充電中に本体が異常に熱くなる、異臭がする、電源ボタンを押しても反応が遅いといった変化も注意すべきサインとされています。
こうした兆候に気づいたら、充電を中止し、純正または信頼できるメーカーのケーブル・アダプターに切り替えたうえで、Googleのサポート窓口に相談するのが安全です。

Shiritomo GADGET編集部の考察

今回の件で印象的なのは、事故そのものよりも「対応と公表のタイムラグ」です。
Googleの無償交換プログラムは事故発生から約1年、公表よりも前に静かに始まり、静かに終わっていました。
ユーザー側からすると、プログラムの存在を知らないまま期限を過ぎてしまったケースも少なくないはずです。

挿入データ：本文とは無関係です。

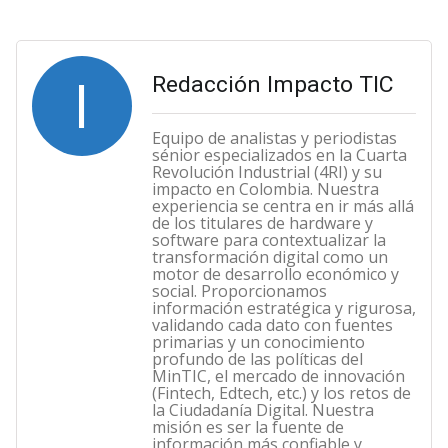
I
Redacción Impacto TIC
Equipo de analistas y periodistas
sénior especializados en la Cuarta
Revolución Industrial (4RI) y su
impacto en Colombia. Nuestra
experiencia se centra en ir más allá
de los titulares de hardware y
software para contextualizar la
transformación digital como un
motor de desarrollo económico y
social. Proporcionamos
información estratégica y rigurosa,
validando cada dato con fuentes
primarias y un conocimiento
profundo de las políticas del
MinTIC, el mercado de innovación
(Fintech, Edtech, etc.) y los retos de
la Ciudadanía Digital. Nuestra
misión es ser la fuente de
información más confiable y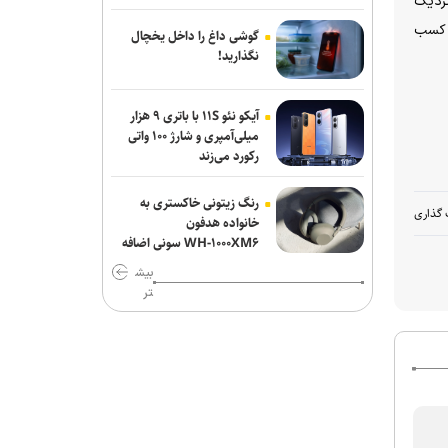
نزدیک
لی و کسب
گوشی داغ را داخل یخچال
نگذارید!
آیکو نئو ۱۱S با باتری ۹ هزار
میلی‌آمپری و شارژ ۱۰۰ واتی
رکورد می‌زند
رنگ زیتونی خاکستری به
 گذاری
خانواده هدفون
WH-۱۰۰۰XM۶ سونی اضافه
شد
بیش
تر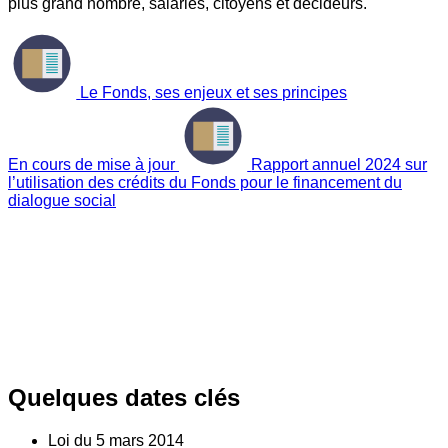
plus grand nombre, salariés, citoyens et décideurs.
Le Fonds, ses enjeux et ses principes
En cours de mise à jour
Rapport annuel 2024 sur
l’utilisation des crédits du Fonds pour le financement du
dialogue social
Quelques dates clés
Loi du
5
mars 2014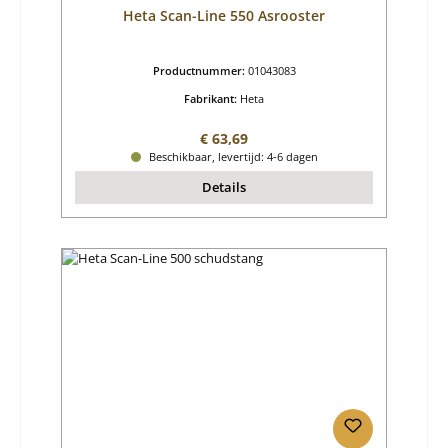
Heta Scan-Line 550 Asrooster
Productnummer:
01043083
Fabrikant:
Heta
Normale prijs:
€ 63,69
Beschikbaar, levertijd: 4-6 dagen
Details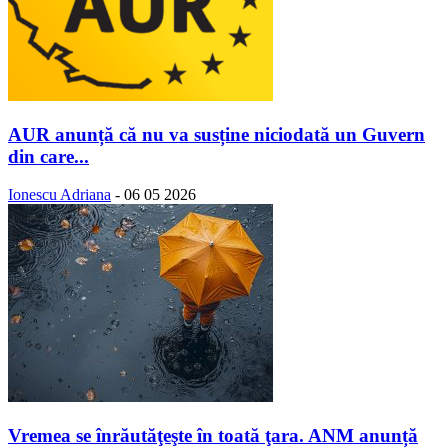
AUR anunță că nu va susține niciodată un Guvern
din care...
Ionescu Adriana
-
06 05 2026
Vremea se înrăutăţeşte în toată ţara. ANM anunță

スマートフォンのバッテリー問題は、メーカーが自主的に対策を打っていても、その情報がすべてのユーザーに届くとは限らないという構造的な弱さを抱えています。
今回のように行政機関が改めて事故を公表することで初めて広く知られる、という順序になりやすいのです。
長く同じ端末を使い続ける人が増えている今、購入時だけでなく「型落ち後のサポート状況」を定期的に確認する習慣が、読者側にも求められる時代になってきていると感じます。

まとめ

Pixel 6aの発火事故は1年以上前に起きたものですが、消費者庁の公表とGoogleの交換プログラム終了のタイミングが重なったことで、いま改めて注目を集めています。
対象端末を使っている人は、劣化のサインを自分の目で確認する意識を持っておきたいところです。